Dataset entries -
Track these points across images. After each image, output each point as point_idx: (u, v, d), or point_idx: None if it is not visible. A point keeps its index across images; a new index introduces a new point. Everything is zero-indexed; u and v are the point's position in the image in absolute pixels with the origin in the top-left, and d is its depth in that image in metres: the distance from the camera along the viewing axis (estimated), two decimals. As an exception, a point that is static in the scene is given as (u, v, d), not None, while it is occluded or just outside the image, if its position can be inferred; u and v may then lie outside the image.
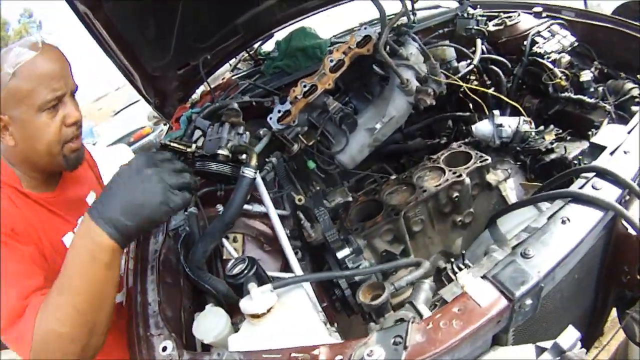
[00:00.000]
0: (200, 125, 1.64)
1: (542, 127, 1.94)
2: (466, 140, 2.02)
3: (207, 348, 1.21)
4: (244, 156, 1.45)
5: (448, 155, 1.88)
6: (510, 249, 1.07)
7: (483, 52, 2.33)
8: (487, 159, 1.75)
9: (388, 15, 1.87)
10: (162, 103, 2.25)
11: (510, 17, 2.40)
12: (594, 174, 1.21)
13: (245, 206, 1.67)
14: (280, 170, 1.98)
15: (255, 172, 1.39)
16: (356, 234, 1.69)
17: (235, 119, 1.58)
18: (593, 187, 1.16)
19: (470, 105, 2.26)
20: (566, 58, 2.15)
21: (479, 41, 2.34)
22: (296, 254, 1.77)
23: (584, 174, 1.25)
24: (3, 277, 1.15)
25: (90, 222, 1.09)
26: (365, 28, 1.82)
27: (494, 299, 0.93)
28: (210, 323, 1.19)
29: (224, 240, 1.64)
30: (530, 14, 2.40)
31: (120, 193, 1.10)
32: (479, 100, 2.08)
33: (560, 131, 1.95)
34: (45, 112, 1.32)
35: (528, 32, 2.27)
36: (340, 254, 1.61)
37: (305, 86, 1.79)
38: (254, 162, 1.40)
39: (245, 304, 1.11)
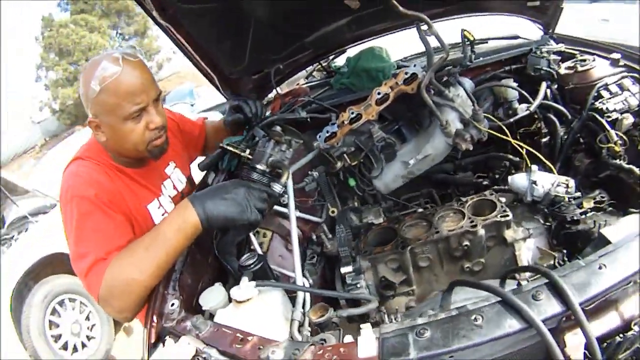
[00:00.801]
0: (256, 134, 1.93)
1: (578, 194, 1.77)
2: (506, 187, 1.96)
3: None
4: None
5: (477, 201, 1.86)
6: (434, 317, 1.07)
7: (546, 97, 2.14)
8: (507, 215, 1.70)
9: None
10: (238, 102, 2.48)
11: (584, 60, 2.11)
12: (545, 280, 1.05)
13: (283, 209, 1.94)
14: (323, 183, 2.22)
15: (282, 188, 1.69)
16: (363, 256, 1.84)
17: (279, 138, 1.83)
18: (533, 296, 1.01)
19: (524, 149, 1.99)
20: (629, 120, 1.90)
21: (543, 85, 2.15)
22: (313, 257, 2.02)
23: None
24: (97, 234, 1.49)
25: (188, 202, 1.47)
26: (414, 65, 1.90)
27: (370, 356, 1.02)
28: (211, 296, 1.48)
29: (252, 235, 1.90)
30: (608, 59, 2.07)
31: (217, 193, 1.49)
32: (529, 149, 1.93)
33: (605, 198, 1.79)
34: (130, 120, 1.58)
35: (597, 82, 1.99)
36: (343, 270, 1.80)
37: (352, 113, 1.98)
38: (283, 179, 1.71)
39: (233, 291, 1.37)
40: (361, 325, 1.10)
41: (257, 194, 1.53)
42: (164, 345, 1.30)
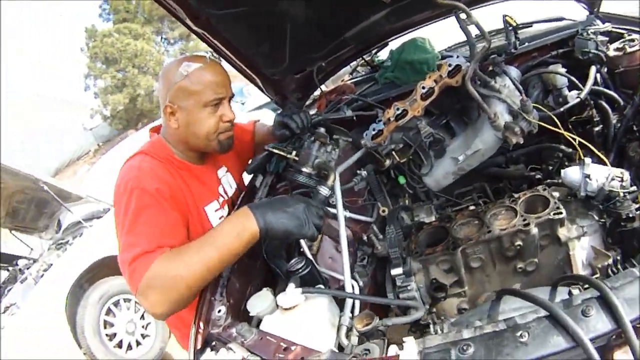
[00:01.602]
0: (302, 135, 1.93)
1: (634, 188, 1.63)
2: (559, 181, 1.84)
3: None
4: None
5: (529, 197, 1.79)
6: (480, 330, 1.05)
7: (596, 82, 2.02)
8: (561, 213, 1.62)
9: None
10: (282, 102, 2.45)
11: (633, 40, 1.99)
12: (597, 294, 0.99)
13: (333, 210, 1.90)
14: (373, 182, 2.18)
15: (329, 191, 1.67)
16: (414, 257, 1.80)
17: (324, 139, 1.82)
18: (583, 312, 0.96)
19: (576, 140, 1.86)
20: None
21: (592, 69, 2.02)
22: (363, 259, 1.97)
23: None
24: (151, 228, 1.47)
25: (248, 210, 1.45)
26: (457, 56, 1.84)
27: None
28: (258, 301, 1.44)
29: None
30: None
31: (278, 206, 1.48)
32: (581, 141, 1.80)
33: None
34: (208, 108, 1.68)
35: (648, 63, 1.85)
36: (393, 272, 1.75)
37: (397, 109, 1.92)
38: (330, 182, 1.69)
39: (280, 297, 1.35)
40: (404, 339, 1.07)
41: (315, 210, 1.53)
42: (211, 350, 1.30)
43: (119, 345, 4.66)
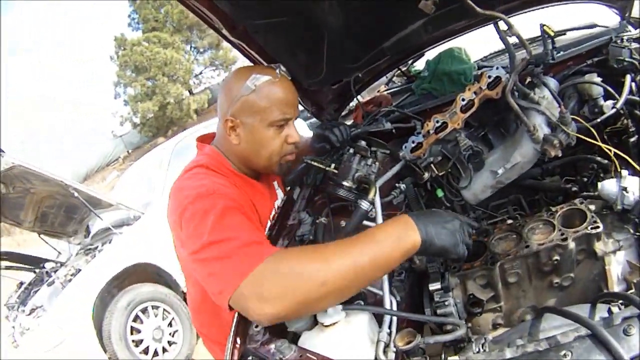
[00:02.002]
0: (341, 149, 1.91)
1: None
2: (595, 193, 1.77)
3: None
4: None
5: (566, 210, 1.73)
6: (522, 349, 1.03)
7: (631, 91, 1.92)
8: (598, 227, 1.57)
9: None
10: (318, 112, 2.43)
11: None
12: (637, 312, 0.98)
13: (371, 223, 1.86)
14: (411, 195, 2.13)
15: (370, 204, 1.61)
16: (452, 272, 1.76)
17: (364, 152, 1.79)
18: (625, 330, 0.95)
19: (612, 151, 1.84)
20: None
21: (628, 77, 1.92)
22: (401, 273, 1.92)
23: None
24: (244, 225, 1.33)
25: (409, 219, 1.30)
26: (497, 67, 1.79)
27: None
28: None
29: None
30: None
31: (437, 220, 1.34)
32: (617, 152, 1.76)
33: None
34: (274, 127, 1.59)
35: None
36: (431, 287, 1.70)
37: (437, 122, 1.88)
38: (371, 195, 1.62)
39: (320, 314, 1.30)
40: (449, 358, 1.09)
41: (467, 229, 1.42)
42: None
43: (145, 351, 4.72)
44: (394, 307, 1.58)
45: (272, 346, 1.27)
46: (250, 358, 1.30)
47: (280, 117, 1.57)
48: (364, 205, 1.60)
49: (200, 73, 24.24)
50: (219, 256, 1.23)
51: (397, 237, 1.24)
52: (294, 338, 1.35)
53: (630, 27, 2.18)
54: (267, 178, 1.88)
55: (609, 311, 1.09)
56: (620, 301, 1.14)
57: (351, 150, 1.86)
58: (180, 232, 1.40)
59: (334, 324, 1.28)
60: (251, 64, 1.69)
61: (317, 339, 1.29)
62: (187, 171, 1.59)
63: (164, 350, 4.85)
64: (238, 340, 1.37)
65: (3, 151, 4.42)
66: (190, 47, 23.55)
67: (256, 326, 1.38)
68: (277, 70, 1.59)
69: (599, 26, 2.44)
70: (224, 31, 1.77)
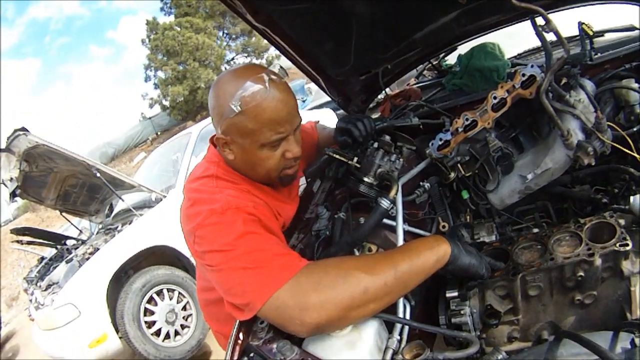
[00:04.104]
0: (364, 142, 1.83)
1: None
2: (626, 207, 1.70)
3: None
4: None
5: (595, 223, 1.63)
6: None
7: None
8: (627, 244, 1.47)
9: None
10: (345, 103, 2.35)
11: None
12: None
13: (392, 222, 1.79)
14: (435, 195, 2.05)
15: (391, 203, 1.55)
16: (474, 282, 1.66)
17: (388, 147, 1.72)
18: None
19: None
20: None
21: None
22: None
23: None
24: (272, 240, 1.29)
25: (439, 235, 1.44)
26: (532, 65, 1.68)
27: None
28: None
29: (355, 251, 1.75)
30: None
31: (463, 242, 1.47)
32: None
33: None
34: (267, 148, 1.42)
35: None
36: (448, 294, 1.62)
37: (467, 119, 1.79)
38: (392, 193, 1.56)
39: None
40: None
41: (487, 265, 1.53)
42: None
43: (157, 333, 4.75)
44: (408, 312, 1.51)
45: (274, 346, 1.21)
46: (251, 355, 1.25)
47: (273, 138, 1.40)
48: (384, 203, 1.53)
49: (232, 59, 24.35)
50: (246, 266, 1.19)
51: (430, 246, 1.32)
52: (300, 340, 1.28)
53: None
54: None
55: (632, 343, 1.05)
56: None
57: (375, 145, 1.79)
58: (194, 245, 1.35)
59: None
60: (239, 66, 1.48)
61: (322, 343, 1.22)
62: (196, 179, 1.50)
63: (176, 333, 4.88)
64: (241, 335, 1.31)
65: (27, 130, 4.46)
66: (223, 33, 23.66)
67: (261, 322, 1.32)
68: (266, 80, 1.35)
69: (638, 29, 2.33)
70: (248, 16, 1.70)
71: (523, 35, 2.30)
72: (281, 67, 1.44)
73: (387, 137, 1.79)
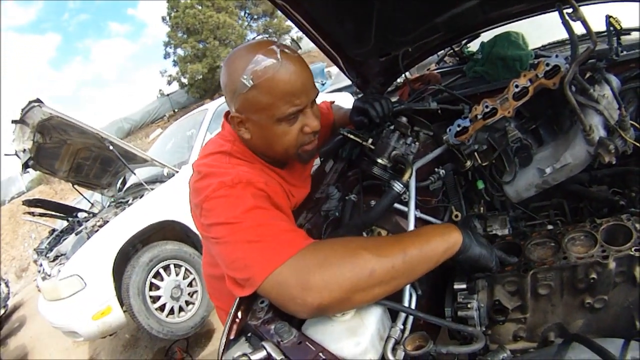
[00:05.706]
0: (381, 124, 1.79)
1: None
2: None
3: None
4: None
5: (611, 225, 1.56)
6: None
7: None
8: None
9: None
10: (363, 84, 2.31)
11: None
12: None
13: (404, 208, 1.75)
14: (450, 183, 2.00)
15: (403, 188, 1.51)
16: (481, 274, 1.61)
17: (404, 130, 1.68)
18: None
19: None
20: None
21: None
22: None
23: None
24: (279, 217, 1.25)
25: (451, 224, 1.37)
26: (556, 56, 1.61)
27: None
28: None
29: (364, 234, 1.71)
30: None
31: (475, 233, 1.40)
32: None
33: None
34: (284, 122, 1.36)
35: None
36: (456, 285, 1.58)
37: (487, 107, 1.73)
38: (405, 177, 1.52)
39: None
40: None
41: (496, 258, 1.48)
42: (245, 341, 1.21)
43: (161, 308, 4.77)
44: (414, 301, 1.47)
45: (272, 327, 1.17)
46: (249, 334, 1.23)
47: (289, 112, 1.34)
48: (397, 186, 1.49)
49: (254, 39, 24.18)
50: (251, 240, 1.15)
51: (441, 233, 1.26)
52: (300, 322, 1.24)
53: None
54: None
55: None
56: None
57: (391, 127, 1.74)
58: (200, 218, 1.32)
59: (343, 314, 1.16)
60: (249, 42, 1.40)
61: (322, 327, 1.18)
62: (209, 154, 1.47)
63: (181, 309, 4.90)
64: (240, 314, 1.29)
65: (41, 101, 4.46)
66: (245, 13, 23.54)
67: (261, 302, 1.29)
68: (277, 52, 1.30)
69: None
70: (269, -8, 1.67)
71: (547, 27, 2.29)
72: (293, 39, 1.41)
73: (404, 120, 1.74)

EXERCISE DETAILS -
Working from the records above, write out verbatim only the lines from the line containing "8: (487, 159, 1.75)" through the line containing "20: (566, 58, 2.15)".

ANSWER FOR THIS EXERCISE -
8: (487, 159, 1.75)
9: (388, 15, 1.87)
10: (162, 103, 2.25)
11: (510, 17, 2.40)
12: (594, 174, 1.21)
13: (245, 206, 1.67)
14: (280, 170, 1.98)
15: (255, 172, 1.39)
16: (356, 234, 1.69)
17: (235, 119, 1.58)
18: (593, 187, 1.16)
19: (470, 105, 2.26)
20: (566, 58, 2.15)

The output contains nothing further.